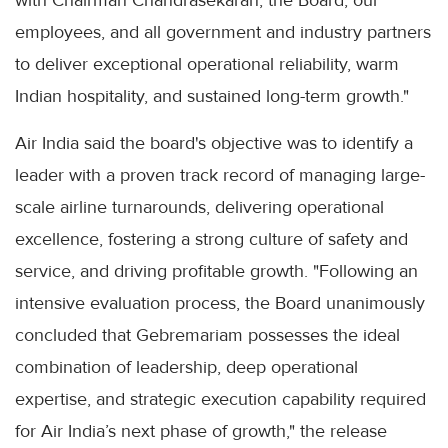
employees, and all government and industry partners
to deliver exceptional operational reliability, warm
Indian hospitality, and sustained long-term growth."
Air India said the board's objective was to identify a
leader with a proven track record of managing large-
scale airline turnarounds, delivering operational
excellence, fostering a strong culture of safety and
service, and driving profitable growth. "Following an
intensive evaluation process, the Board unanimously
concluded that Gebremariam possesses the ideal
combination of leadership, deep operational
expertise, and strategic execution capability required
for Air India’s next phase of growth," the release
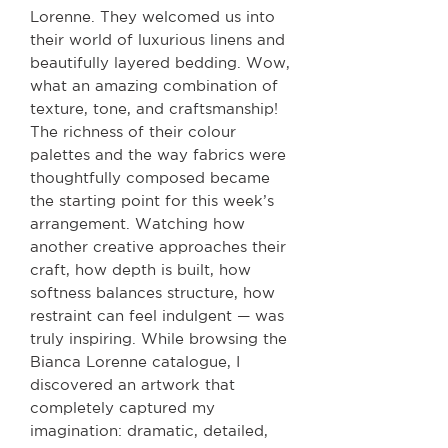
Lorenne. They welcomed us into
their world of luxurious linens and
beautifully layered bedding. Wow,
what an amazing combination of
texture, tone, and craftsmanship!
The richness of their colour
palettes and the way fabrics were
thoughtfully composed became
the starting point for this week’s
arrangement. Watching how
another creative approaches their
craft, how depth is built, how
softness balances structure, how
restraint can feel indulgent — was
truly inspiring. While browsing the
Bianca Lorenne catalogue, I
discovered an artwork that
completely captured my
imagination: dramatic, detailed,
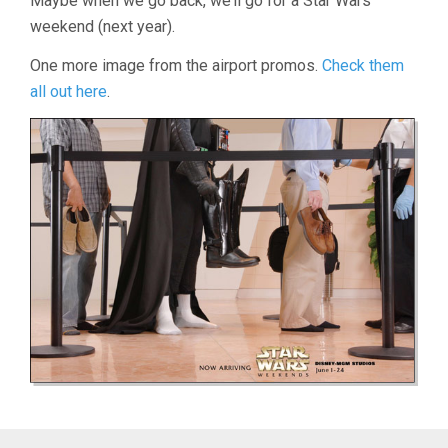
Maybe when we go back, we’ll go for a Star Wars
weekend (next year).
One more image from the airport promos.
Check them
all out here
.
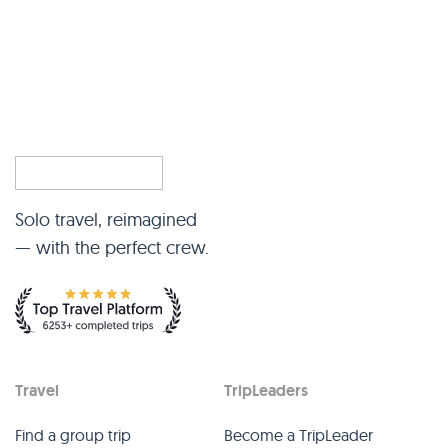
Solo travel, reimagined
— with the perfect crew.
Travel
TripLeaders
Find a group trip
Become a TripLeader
----------------------------------------
§ Directions for this task: For this exercise, find all lines in the records containing the word "Lorenne" and copy them.

§ Final answer:
Lorenne. They welcomed us into
Bianca Lorenne catalogue, I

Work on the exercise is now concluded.